This topic discusses the recommended methodology for gathering performance data, which used the beginning of the optimization process. When attempting to identify performance issues, move through the following general phases in the order presented:
The performance methodology phase relationships are shown in the following figure.
The following sections discuss each of these stages in more detail.
In this phase, do not guess where performance bottlenecks occur; instead, use tools to measure the bottlenecks. Using the right tools for analysis provides an objective data set and baseline criteria to measure implementation changes and improvements introduced in the other stages. The VTune™ Performance Analyzer is one tool that you can use to gather performance data and quickly identify areas where your code runs slowly, executes infrequently (hotspots), or executes too frequently (when measured as a percentage of time taken against the total code execution).
See Using Intel Performance Analysis Tools and Using Tuning Tools and Strategies for more information about some tools and strategies you can use to gather performance data.
In this phase, use the VTune™ Performance Analyzer analysis to discover where to concentrate your effort to improve performance. With this tool you can identify the most significant performance issues and solutions.
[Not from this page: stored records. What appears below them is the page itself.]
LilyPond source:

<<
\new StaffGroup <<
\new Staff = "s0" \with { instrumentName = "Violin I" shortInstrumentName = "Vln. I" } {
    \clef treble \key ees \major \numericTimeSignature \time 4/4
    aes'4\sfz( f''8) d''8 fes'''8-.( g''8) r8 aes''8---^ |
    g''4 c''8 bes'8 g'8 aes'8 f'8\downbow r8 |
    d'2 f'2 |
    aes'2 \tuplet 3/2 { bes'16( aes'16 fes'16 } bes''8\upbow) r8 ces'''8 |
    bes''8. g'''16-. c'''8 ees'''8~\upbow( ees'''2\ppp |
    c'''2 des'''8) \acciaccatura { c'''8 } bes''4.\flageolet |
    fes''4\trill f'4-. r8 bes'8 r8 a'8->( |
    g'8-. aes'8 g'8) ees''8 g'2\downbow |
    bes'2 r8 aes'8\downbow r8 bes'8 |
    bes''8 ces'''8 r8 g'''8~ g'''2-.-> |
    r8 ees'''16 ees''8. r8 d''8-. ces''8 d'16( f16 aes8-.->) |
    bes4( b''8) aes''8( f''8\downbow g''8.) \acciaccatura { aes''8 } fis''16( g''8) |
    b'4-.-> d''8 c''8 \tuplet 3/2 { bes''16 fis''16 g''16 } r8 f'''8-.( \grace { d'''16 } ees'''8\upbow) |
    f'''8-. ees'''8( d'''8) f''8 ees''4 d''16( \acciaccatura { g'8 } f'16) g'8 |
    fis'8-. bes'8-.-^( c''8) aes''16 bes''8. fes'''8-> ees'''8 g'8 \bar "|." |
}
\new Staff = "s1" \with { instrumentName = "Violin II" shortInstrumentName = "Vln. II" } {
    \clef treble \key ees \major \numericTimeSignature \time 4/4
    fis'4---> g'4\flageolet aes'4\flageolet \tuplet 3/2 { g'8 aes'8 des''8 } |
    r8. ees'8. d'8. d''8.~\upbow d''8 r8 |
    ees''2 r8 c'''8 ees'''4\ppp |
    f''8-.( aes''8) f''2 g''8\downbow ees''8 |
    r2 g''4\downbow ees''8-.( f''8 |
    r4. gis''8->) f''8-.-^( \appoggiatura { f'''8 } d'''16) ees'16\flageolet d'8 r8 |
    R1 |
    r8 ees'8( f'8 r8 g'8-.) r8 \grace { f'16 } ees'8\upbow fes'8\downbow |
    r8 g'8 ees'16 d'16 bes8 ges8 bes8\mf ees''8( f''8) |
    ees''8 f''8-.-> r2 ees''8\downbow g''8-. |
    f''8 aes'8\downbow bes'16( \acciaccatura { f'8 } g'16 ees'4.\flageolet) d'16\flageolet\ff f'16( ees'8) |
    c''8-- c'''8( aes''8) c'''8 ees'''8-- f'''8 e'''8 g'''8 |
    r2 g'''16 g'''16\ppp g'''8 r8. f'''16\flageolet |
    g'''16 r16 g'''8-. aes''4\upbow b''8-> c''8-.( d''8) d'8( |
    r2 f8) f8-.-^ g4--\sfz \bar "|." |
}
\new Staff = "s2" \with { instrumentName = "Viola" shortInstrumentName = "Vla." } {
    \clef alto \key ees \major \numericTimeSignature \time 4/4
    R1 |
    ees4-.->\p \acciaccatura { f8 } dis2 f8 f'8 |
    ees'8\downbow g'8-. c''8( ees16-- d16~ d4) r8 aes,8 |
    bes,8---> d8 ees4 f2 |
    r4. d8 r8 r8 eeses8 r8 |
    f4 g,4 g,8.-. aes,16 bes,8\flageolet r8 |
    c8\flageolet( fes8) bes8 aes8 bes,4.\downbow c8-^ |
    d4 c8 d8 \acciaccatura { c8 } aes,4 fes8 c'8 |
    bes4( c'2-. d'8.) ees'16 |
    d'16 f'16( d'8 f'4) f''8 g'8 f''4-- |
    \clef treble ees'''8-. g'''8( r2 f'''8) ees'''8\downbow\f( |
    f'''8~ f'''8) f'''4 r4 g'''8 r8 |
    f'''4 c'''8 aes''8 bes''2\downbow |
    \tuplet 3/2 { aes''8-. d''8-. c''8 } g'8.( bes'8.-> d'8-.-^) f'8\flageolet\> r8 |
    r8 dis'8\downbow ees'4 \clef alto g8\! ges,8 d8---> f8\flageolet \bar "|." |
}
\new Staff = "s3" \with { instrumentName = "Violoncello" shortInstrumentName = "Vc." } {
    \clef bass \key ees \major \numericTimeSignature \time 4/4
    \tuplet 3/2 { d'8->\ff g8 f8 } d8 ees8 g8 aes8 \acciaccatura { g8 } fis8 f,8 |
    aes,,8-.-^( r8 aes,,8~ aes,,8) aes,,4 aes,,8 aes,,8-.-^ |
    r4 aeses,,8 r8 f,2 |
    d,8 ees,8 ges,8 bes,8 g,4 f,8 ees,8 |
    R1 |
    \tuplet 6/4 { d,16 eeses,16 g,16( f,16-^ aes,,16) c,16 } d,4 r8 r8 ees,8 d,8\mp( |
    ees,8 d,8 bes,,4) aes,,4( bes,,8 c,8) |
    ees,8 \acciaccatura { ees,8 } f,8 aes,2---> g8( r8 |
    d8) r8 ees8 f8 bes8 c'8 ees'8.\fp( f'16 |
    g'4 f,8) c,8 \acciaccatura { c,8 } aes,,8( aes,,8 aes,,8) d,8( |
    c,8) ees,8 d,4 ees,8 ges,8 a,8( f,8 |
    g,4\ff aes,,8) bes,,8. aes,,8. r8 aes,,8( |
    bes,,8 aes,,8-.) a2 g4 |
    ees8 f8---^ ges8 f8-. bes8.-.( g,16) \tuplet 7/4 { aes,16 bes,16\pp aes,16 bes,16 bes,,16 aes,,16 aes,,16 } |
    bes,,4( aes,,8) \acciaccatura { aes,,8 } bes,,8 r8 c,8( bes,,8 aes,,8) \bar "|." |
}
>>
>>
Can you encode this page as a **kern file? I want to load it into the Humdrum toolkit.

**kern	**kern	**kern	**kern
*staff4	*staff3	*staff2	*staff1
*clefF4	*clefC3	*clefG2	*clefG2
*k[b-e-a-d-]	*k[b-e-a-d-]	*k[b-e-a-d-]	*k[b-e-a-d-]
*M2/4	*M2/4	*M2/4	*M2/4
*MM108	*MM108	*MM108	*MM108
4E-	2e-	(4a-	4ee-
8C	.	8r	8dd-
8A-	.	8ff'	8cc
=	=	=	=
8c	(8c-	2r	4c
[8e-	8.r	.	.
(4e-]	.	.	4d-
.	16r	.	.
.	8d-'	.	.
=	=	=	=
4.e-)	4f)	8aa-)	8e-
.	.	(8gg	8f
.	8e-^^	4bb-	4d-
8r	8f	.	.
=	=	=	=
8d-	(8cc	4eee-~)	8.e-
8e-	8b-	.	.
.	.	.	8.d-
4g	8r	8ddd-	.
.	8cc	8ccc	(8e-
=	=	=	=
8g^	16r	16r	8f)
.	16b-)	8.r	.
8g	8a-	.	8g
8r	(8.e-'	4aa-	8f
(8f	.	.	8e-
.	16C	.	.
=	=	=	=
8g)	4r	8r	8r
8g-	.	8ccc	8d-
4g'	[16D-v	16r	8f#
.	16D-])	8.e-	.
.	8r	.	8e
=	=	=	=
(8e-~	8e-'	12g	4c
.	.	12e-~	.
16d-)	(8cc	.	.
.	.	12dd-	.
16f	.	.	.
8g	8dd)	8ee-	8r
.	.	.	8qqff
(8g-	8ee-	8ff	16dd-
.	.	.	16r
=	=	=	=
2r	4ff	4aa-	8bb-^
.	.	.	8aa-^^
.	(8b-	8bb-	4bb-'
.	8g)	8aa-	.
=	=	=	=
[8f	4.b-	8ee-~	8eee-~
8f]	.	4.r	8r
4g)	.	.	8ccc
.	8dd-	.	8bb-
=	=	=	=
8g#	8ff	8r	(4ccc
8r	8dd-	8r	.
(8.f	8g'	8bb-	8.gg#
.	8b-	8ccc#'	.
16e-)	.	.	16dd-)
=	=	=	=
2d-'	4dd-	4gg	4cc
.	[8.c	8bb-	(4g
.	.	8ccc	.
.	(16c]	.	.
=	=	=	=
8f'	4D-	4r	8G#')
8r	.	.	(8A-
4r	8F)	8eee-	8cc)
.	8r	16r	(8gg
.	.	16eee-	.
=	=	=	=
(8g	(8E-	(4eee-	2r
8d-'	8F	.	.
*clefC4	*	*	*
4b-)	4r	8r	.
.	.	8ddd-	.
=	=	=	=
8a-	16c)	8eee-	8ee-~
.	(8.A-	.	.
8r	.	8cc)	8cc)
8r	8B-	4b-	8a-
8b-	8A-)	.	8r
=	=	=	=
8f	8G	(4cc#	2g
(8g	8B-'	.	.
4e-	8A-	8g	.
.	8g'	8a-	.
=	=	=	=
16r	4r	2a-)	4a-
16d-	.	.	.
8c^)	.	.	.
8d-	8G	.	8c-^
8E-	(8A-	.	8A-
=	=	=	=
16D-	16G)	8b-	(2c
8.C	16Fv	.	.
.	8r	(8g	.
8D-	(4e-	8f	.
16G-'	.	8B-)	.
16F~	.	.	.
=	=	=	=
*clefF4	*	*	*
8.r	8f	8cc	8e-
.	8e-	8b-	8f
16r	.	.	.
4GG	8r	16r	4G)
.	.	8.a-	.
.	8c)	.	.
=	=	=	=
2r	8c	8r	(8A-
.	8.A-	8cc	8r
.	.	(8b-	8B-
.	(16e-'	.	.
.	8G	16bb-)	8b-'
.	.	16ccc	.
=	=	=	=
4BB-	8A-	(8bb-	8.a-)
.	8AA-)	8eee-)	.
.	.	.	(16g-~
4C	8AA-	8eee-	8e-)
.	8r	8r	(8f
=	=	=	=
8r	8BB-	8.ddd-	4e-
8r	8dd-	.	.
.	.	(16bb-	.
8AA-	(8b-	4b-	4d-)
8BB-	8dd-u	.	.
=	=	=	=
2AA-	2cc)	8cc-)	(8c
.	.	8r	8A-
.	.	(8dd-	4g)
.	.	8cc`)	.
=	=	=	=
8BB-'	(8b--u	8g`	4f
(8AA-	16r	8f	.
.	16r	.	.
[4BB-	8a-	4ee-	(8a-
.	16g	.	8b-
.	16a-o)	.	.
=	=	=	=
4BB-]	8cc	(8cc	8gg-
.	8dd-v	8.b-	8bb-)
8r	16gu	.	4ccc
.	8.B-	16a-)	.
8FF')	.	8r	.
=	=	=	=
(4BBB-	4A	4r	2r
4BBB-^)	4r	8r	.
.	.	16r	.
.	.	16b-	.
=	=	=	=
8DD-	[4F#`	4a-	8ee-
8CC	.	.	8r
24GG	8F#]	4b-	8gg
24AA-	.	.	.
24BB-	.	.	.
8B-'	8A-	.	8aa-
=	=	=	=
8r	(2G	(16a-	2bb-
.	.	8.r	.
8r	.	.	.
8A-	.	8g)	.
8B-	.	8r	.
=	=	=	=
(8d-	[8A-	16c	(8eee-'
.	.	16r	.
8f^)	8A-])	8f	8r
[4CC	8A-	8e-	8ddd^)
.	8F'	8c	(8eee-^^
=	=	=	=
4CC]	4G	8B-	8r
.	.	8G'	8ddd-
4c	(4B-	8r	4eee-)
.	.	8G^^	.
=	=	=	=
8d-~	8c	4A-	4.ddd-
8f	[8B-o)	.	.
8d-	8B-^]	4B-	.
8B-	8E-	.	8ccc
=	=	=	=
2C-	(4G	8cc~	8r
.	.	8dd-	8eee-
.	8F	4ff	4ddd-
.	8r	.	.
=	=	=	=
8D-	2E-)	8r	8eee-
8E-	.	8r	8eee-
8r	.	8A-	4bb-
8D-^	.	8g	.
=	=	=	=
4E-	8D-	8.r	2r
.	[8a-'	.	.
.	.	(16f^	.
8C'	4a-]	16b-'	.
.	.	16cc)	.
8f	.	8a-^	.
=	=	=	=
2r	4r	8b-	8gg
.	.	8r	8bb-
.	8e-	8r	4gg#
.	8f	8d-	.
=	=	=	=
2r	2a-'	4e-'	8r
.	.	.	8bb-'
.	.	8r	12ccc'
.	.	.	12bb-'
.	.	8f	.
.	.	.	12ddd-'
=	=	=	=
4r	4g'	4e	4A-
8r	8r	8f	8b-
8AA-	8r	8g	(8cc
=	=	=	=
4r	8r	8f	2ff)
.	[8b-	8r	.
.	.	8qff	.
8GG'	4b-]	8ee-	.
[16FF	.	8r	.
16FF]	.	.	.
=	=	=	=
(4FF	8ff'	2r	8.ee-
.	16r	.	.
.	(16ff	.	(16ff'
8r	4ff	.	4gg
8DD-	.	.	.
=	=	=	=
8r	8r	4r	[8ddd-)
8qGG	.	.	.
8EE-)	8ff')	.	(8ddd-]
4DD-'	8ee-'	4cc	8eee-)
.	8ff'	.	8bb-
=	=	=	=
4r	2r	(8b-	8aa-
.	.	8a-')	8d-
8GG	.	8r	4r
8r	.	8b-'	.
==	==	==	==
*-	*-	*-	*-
It is important to limit the scope of analysis. Pick one item at a time identified by the VTune™ Performance Analyzer, and work to resolve that one performance issue.
During this phase, concentrate on generating alternatives and identifying tools and strategies to help resolve the issues discovered during the previous phases. For example, you can use compiler optimizations, bring in Intel® Performance Library routines, or use some other optimization (like improved memory access patterns, reducing or eliminating division or other floating-point operations, recoding with intrinsic or assembly code, or other strategies).
While optimizing for the compiler and source levels, use the following strategies:
First, use available supported compiler switches. This is the most portable, least intrusive compiler and source optimization strategy.
Second, use compiler directives embedded in the source. This strategy is not overly intrusive since the method involves including a single line in code, which can be ignored (optionally) by the compiler.
Third, attempt manual optimizations. The preferred strategy within optimization is to use available compiler intrinsics.
Intrinsics are usually small single-purpose built-in library routines whose function names usually start with an under-bar (_), such as the __mm_prefetch intrinsic.
If intrinsics are not available, try to manually apply the optimization. Manual optimizations, both high-level language and assembly, are more labor intensive, more prone to error, less portable, and more likely to interfere with future compiler optimizations that become available.
During this phase, use the tools and strategies identified in the previous phases. The easiest enhancements will probably involve enabling common compiler optimizations for easy gains. Additionally, you might want to implement Intel® Performance Library routines that may require some interface coding.
During this phase, determine whether or not the enhancements helped. However, you must have a consistent, reliable test that reports a quantifiable item such as seconds elapsed, frames per second, and so forth, to be able determine if the implementation changes have actually helped performance.
Make small changes and measure often. Have a target performance level in mind so that you know when you have reached an acceptable gain in performance. Remember, there is no such thing as the fastest code.
If you approach a point of diminishing returns and you have no other identified performance issues, stop optimizing.
If you think you can make significant improvement gains or you still have other performance issues to address, repeat the steps in the first phase: gather performance data.